_ARTICLE_.
== == ==

Estimating the variance of eigenvalues of sample covariance matrices in Matlab

Click For Summary

Discussion Overview

The discussion revolves around estimating the variance of eigenvalues of sample covariance matrices using Matlab. Participants explore the theoretical expectations versus the results obtained from simulations, focusing on the statistical properties of eigenvalues derived from finite samples afflicted with random noise. The scope includes theoretical analysis, simulation results, and potential discrepancies in expected outcomes.

Discussion Character

  • Exploratory
  • Technical explanation
  • Debate/contested

Main Points Raised

  • One participant describes their approach to generating sample covariance matrices and calculating eigenvalues, referencing theoretical results for the variance of eigenvalues.
  • Another participant suggests that the theoretical results may depend on assumptions about the number of random variables and samples, indicating a potential mismatch with the simulation setup.
  • Some participants propose verifying the covariance matrix estimation from samples and its implications for unbiased estimators of eigenvalues.
  • There are discussions about the relevance of specific equations from referenced papers and the need for additional sources to clarify theoretical expectations.
  • A later reply questions the differentiability of eigenvalue estimates in relation to the sample matrix, suggesting that the ordering of eigenvalues may complicate their statistical properties.

Areas of Agreement / Disagreement

Participants express differing views on the assumptions underlying the theoretical results and their applicability to the simulation. There is no consensus on the reasons for discrepancies between theoretical predictions and simulation results.

== == ==

_MATERIAL_.
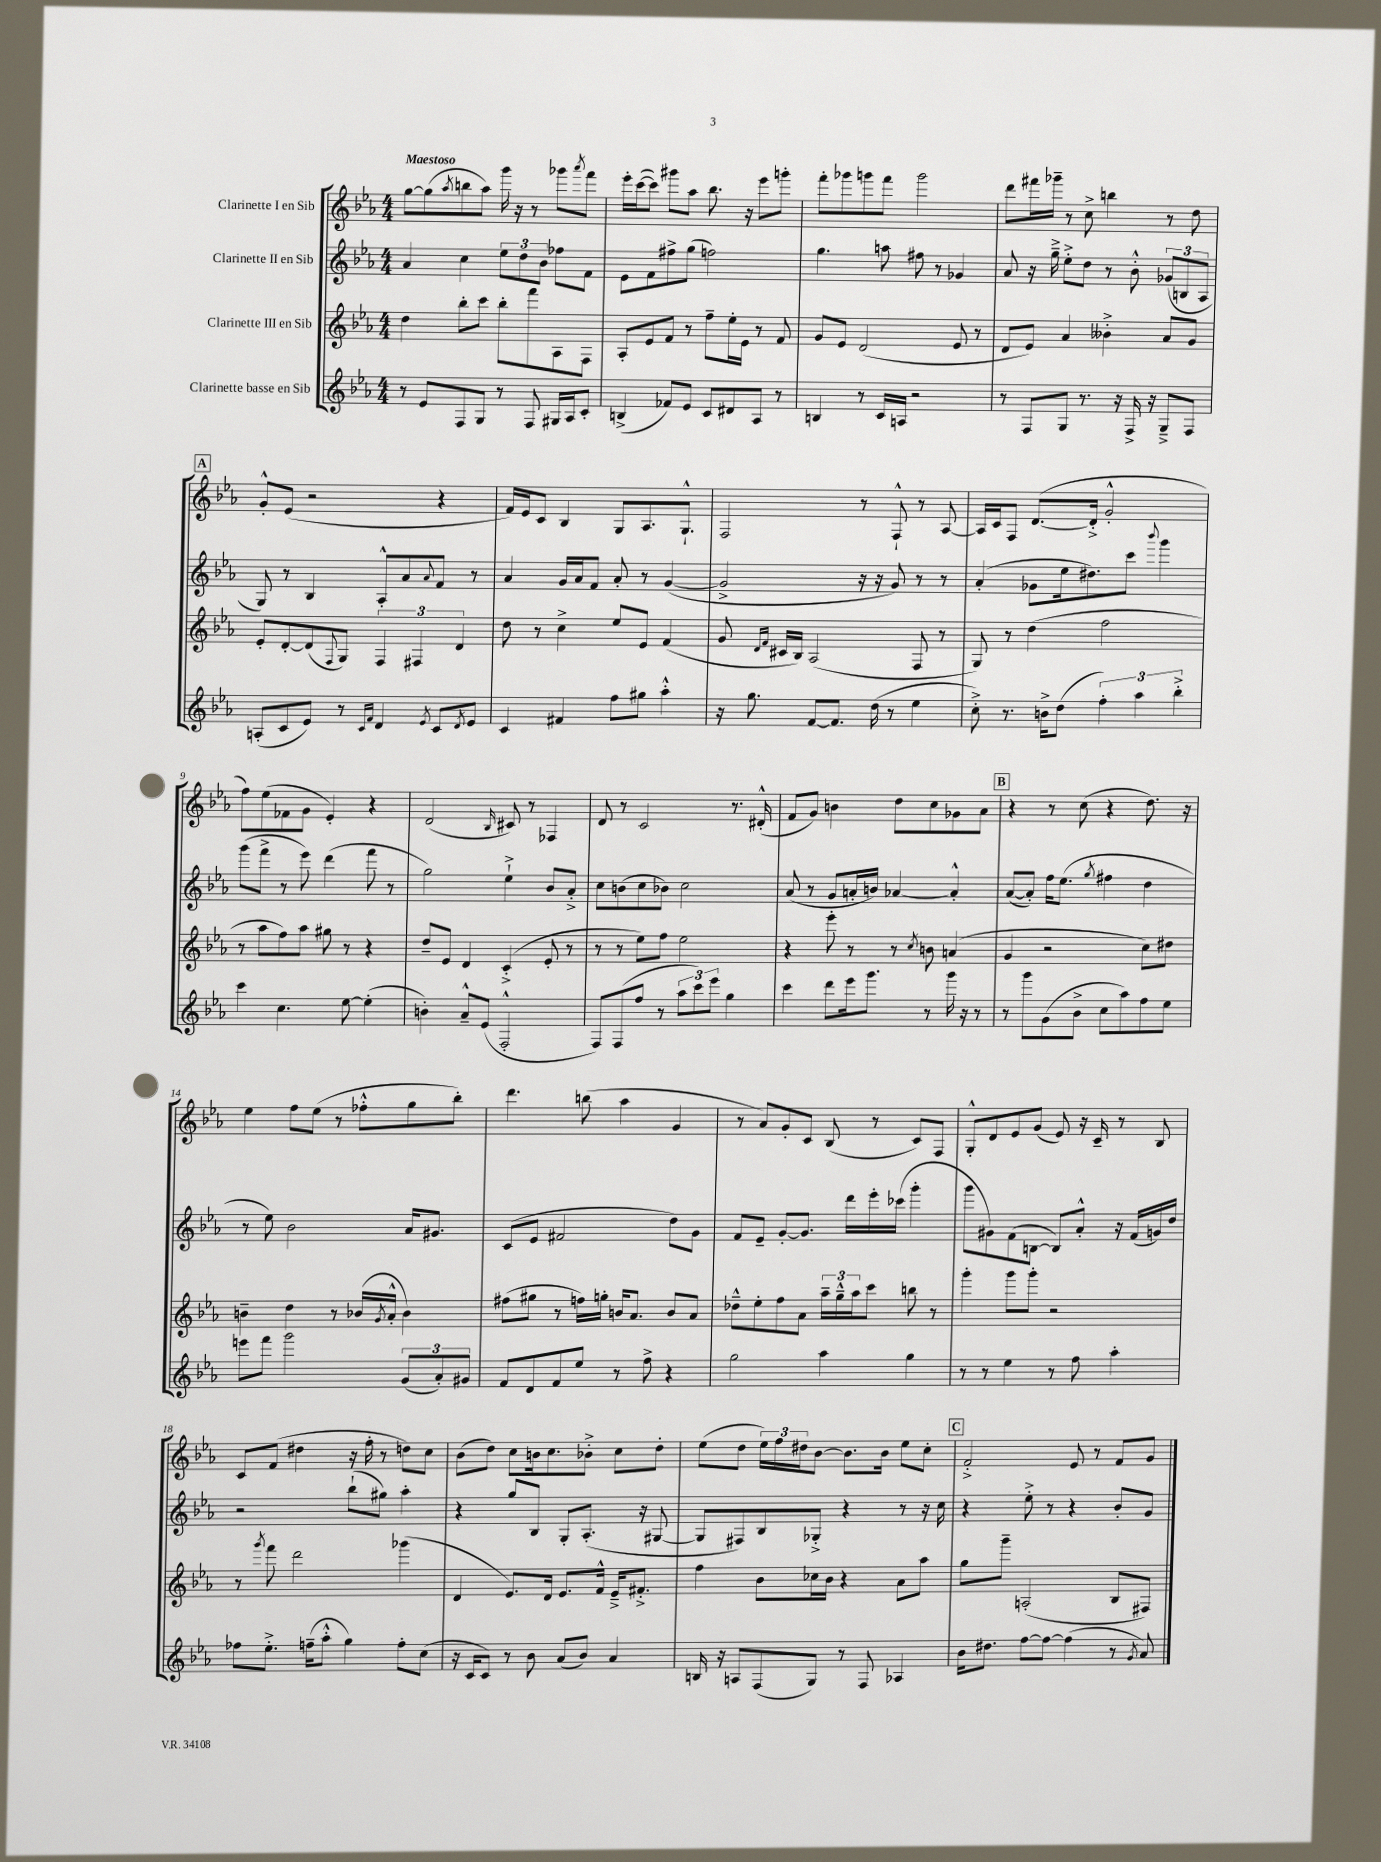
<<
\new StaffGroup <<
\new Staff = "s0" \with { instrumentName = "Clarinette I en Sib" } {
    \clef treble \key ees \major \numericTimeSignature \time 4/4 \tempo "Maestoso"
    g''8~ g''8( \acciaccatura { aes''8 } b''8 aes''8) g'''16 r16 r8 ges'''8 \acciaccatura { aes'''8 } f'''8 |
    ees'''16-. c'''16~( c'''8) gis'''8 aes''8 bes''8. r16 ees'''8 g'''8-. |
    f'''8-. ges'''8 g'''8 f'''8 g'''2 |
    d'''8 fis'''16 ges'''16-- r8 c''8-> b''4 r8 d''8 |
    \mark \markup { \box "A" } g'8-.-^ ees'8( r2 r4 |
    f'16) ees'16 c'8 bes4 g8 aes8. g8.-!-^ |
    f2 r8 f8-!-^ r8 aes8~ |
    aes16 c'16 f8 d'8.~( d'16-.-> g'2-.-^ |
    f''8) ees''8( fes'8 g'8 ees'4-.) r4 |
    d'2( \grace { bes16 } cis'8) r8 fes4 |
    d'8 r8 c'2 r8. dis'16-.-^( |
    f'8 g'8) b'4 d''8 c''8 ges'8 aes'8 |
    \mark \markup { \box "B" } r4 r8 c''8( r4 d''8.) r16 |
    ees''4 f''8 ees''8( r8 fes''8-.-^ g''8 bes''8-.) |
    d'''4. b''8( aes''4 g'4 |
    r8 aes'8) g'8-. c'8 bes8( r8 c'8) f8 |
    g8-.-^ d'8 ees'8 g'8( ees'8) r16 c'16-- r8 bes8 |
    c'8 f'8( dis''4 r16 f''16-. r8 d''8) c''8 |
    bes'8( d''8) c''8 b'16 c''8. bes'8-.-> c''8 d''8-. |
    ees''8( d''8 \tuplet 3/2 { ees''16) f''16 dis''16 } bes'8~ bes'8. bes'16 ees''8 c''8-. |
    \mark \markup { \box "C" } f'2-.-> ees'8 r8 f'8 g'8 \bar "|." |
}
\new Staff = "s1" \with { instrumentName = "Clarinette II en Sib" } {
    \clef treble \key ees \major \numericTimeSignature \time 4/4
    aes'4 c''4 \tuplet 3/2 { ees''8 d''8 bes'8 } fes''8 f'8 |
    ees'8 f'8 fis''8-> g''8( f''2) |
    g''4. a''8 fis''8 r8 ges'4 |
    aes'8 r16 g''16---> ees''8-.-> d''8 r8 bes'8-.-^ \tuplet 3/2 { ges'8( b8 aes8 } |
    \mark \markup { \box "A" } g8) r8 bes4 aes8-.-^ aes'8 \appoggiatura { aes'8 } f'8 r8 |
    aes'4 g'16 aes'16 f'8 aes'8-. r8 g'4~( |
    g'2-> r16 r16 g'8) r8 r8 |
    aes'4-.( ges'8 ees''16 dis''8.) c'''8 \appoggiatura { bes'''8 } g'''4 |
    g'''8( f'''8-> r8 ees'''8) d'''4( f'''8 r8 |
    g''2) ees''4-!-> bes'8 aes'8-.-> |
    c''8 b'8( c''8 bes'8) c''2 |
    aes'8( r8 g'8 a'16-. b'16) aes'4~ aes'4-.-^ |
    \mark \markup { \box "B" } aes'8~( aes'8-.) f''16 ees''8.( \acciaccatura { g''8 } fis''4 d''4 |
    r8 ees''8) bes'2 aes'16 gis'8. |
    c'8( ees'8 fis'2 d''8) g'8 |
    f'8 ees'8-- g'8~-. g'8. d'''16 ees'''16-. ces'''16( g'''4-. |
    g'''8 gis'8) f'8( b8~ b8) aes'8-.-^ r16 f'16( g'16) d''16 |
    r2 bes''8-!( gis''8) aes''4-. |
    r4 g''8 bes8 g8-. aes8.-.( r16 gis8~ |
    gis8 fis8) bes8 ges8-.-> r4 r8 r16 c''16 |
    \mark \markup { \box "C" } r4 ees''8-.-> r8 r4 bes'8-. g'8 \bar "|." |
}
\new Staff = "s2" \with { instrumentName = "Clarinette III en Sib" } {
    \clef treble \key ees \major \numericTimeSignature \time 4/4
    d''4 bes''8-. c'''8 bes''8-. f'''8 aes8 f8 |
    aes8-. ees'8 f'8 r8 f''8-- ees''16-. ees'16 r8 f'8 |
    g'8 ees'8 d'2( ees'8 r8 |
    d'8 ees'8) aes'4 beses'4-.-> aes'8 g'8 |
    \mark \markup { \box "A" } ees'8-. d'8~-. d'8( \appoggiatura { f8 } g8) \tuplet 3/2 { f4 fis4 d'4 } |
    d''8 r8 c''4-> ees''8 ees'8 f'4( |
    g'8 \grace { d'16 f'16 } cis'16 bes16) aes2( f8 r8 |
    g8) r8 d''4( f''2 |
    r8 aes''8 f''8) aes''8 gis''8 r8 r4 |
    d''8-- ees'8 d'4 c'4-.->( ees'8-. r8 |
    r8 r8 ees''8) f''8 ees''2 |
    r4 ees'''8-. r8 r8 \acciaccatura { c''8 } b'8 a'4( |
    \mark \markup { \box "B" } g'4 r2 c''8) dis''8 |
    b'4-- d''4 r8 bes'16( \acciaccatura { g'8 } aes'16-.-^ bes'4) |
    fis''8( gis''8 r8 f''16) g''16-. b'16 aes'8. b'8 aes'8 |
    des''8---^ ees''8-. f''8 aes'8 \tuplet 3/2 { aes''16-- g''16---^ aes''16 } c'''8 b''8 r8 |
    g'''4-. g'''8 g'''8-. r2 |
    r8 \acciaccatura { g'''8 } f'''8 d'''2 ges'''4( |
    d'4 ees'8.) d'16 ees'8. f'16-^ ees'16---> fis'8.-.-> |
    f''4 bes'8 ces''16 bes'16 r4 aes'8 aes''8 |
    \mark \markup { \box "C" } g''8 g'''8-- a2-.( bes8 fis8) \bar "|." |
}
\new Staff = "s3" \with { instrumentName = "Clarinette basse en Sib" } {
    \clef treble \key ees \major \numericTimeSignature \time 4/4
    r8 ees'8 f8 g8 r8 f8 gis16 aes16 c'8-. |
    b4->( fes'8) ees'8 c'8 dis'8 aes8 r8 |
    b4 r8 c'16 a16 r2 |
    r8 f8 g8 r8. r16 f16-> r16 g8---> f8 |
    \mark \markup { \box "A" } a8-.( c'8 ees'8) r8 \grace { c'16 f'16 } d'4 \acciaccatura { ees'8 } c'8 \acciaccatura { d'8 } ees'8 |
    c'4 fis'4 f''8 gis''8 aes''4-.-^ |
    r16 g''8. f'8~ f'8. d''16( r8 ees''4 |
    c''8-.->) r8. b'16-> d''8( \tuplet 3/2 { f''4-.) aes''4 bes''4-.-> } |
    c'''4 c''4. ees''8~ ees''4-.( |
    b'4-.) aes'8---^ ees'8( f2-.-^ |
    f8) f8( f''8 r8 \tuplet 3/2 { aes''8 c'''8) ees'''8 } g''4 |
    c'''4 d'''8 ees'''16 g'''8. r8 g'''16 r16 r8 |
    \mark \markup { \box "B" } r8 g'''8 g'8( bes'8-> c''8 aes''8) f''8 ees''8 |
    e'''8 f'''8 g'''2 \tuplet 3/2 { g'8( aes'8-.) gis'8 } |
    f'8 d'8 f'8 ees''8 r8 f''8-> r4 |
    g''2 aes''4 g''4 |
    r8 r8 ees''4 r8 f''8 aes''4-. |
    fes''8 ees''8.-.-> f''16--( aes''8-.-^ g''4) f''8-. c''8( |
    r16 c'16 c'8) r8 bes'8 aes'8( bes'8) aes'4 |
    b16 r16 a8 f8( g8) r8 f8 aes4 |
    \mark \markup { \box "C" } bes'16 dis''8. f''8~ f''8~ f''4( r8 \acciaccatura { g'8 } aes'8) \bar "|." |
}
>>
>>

== == ==

_EXERCISE REQUIREMENTS_.
A – In the summary of the eigenvalue variance discussion, what does a later reply suggest may complicate the statistical properties of eigenvalue estimates?
B – Pick up the summary of the eigenvalue variance discussion right after its last sentence and keep writing in the same style.

_EXPECTED RESULTS_.
A – The ordering of the eigenvalues.

B –
Contextual Notes

Some participants note that the theoretical results may involve assumptions about the relationship between the number of variables and samples that are not met in the simulations. There are also concerns regarding the interpretation of theorems and their applicability to Monte-Carlo simulations.

Who May Find This Useful

This discussion may be useful for researchers and practitioners interested in statistical properties of eigenvalues in sample covariance matrices, particularly in the context of simulations and theoretical analysis in signal processing and related fields.

weetabixharry
Messages
111
Reaction score
0
I am trying to investigate the statistical variance of the eigenvalues of sample covariance matrices using Matlab. To clarify, each sample covariance matrix, \hat{\mathbb{R}}_{nn}, is constructed from a finite number, N, of vector snapshots, each sized (L_{vec} \times 1) (afflicted with random zero-mean white Gaussian noise). Then, over a large number of trials, a large number of such matrices are generated and eigendecomposed in order to estimate the theoretical statistics of the sample eigenvalues, \hat{\lambda}_1,\hat{\lambda}_2,\dots, \hat{\lambda}_{L_{vec}}.

According to several sources (see, for example, [1, Eq.3] and [2, Eq.11]), the covariances of the sample eigenvalues should be:

E \{ (\hat{\lambda}_i - \lambda_i)(\hat{\lambda}_j - \lambda_j)\} \approx \delta_{ij} \frac{\lambda_i^2}{N}

where \delta_{ij} is the Kronecker delta and \lambda_i are the exact eigenvalues of the theoretical covariance matrix, \mathbb{R}_{nn}.

However, the results I get from Matlab aren't even close. Is this an issue with my code? With Matlab/rounding errors etc.? (I've never had such trouble working on similar problems).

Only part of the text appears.